Go over 100%! ―100%を超えろ!―

「うわッ!」

 思わず龍一も声を上げる。龍一の場合は連続S字区間を駆け抜けるさなかのことだった。突然激しい雷光が明滅し、落雷。天地を揺るがす雷鳴が轟くとともに、またも雷光の明滅。

「落雷なんてあるのかよ!」

 思わずこぼす。

「よほどオレたちを落としたいんだな」

 なかなか意地悪なことをする。

 ふと、優佳はスマホで動画投稿サイトを開き、Forza Eの予選を検索してみれば。予選をライブ配信してるプレーヤーもいれば、断片を投稿してるものもあり。

(あ!)

 その中のひとつを選んで見てみれば。落雷に驚くあまりコントロールをミスして、スピン、フェンスに激突してクラッシュ。フェンスの向こうのギャラリーが驚くさまを見せる。タイヤが変な方向になる。

「ああ、くそ、ダメだ……。落雷なんて聞いてないよ」

 日本人男性プレーヤーの動画で、日本語で悔しい気持ちを漏らして、ポーズしてのメニュー画面でリタイヤを選んで、動画は終わった。優佳は思わず心の中で手を合わせた。

―優佳さん、よそ見しないでくださいね ^-^ ―

 ソキョンは目ざとく優佳がスマホをいじっているのを見つけ、メールを送った。

―ああ、すいませ~ん >_< ―

 優佳も慌てて謝罪し、スマホをしまい、ディスプレイを眺める。

 しかし本当に容赦がない。この容赦のなさは洋ゲーならではだ。もっともそれがたまらないという洋ゲーマニアも意外と多い。龍一もまたその中のひとりだった。

 窓からは陽光が差し込む。ディスプレイは雷雨、しかも落雷もある。ディスプレイはさながら異世界の入り口のようだった。

 龍一もフィチもAIカーを追走し、機会をうかがう。もちろんAIカーも迂闊に隙を見せない。

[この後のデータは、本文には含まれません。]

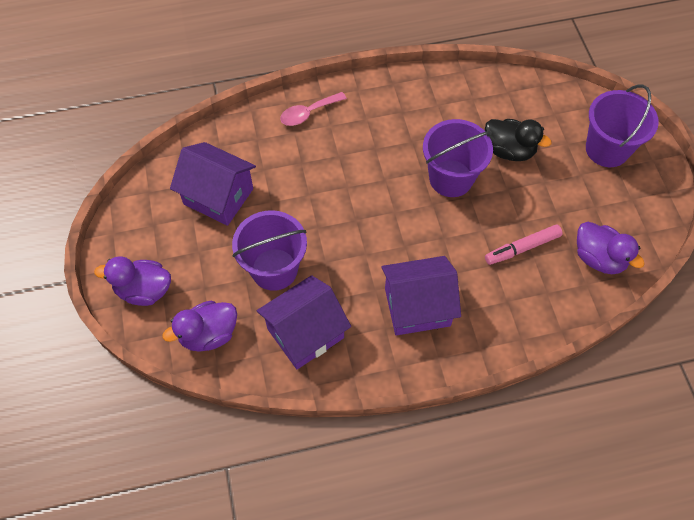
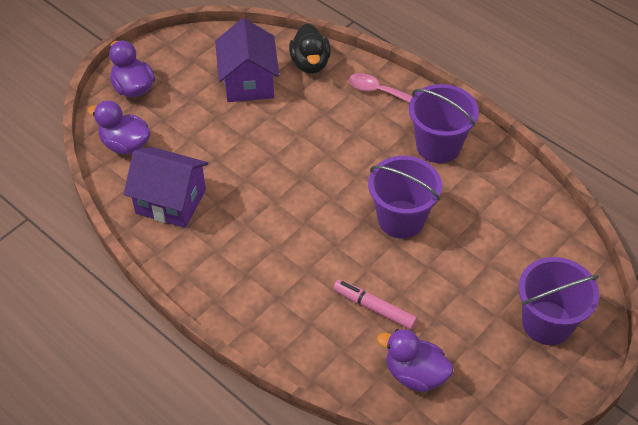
camera: 55 degrees right, 10 degrees down
purple bucket [232,210,307,291] -> purple bucket moved to [409,84,479,163]
purple house [381,256,461,335] -> none
black duck [485,119,552,161] -> black duck moved to [289,24,331,74]
purple duck [577,222,645,274] -> purple duck turned 105 degrees clockwise [377,329,454,392]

 予選特設サイトの特別プログラムで、追突をさせないのかと思っていたが、やはりそんなことはなくて。時折必要以上に減速し、追突させようとする。

「まあ、そうだよな」

 と、それは想定外なので対処は出来た。

 しかしこちらも迂闊に抜かない。抜くときに幅寄せして、あるいは抜かれた後、コーナー入り口での減速で追突する、といった妨害もありうる。

 抜くのは終盤。ラスト7週から5週。

 問題は、それまでの間に自らのミスでクラッシュしたり引き離されたりされないかどうかだった。

 淡々としながらも、緊張感を持って。生身の身体なら肉離れを引き起こしそうな状況。

(ライバルは常にプラスワンです。自分との戦いというのも意識してください)

 そんなことをソキョンに言われたのを思い出す。